Exercise objective – Starting with the line that mentions "საინტერესო იყო როგორც პოტენციური პოლიტიკური", repeat each line verbatim until the entries end, both ends included.

Supplied material –
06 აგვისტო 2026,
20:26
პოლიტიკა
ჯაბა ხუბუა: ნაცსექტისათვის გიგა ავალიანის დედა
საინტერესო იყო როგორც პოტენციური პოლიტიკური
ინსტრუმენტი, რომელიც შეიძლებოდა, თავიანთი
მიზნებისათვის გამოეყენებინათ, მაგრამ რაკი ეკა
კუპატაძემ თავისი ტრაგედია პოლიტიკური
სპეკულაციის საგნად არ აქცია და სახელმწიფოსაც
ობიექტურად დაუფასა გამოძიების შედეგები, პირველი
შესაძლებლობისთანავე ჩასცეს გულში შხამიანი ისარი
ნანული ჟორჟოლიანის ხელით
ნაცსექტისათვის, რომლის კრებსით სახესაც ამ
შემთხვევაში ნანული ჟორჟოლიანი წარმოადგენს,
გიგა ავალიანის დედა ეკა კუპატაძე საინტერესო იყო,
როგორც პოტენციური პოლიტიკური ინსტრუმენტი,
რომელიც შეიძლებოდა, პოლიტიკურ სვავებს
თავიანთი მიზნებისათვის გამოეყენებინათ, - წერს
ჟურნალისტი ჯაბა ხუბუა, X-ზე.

Reply to the task –
საინტერესო იყო როგორც პოტენციური პოლიტიკური
ინსტრუმენტი, რომელიც შეიძლებოდა, თავიანთი
მიზნებისათვის გამოეყენებინათ, მაგრამ რაკი ეკა
კუპატაძემ თავისი ტრაგედია პოლიტიკური
სპეკულაციის საგნად არ აქცია და სახელმწიფოსაც
ობიექტურად დაუფასა გამოძიების შედეგები, პირველი
შესაძლებლობისთანავე ჩასცეს გულში შხამიანი ისარი
ნანული ჟორჟოლიანის ხელით
ნაცსექტისათვის, რომლის კრებსით სახესაც ამ
შემთხვევაში ნანული ჟორჟოლიანი წარმოადგენს,
გიგა ავალიანის დედა ეკა კუპატაძე საინტერესო იყო,
როგორც პოტენციური პოლიტიკური ინსტრუმენტი,
რომელიც შეიძლებოდა, პოლიტიკურ სვავებს
თავიანთი მიზნებისათვის გამოეყენებინათ, - წერს
ჟურნალისტი ჯაბა ხუბუა, X-ზე.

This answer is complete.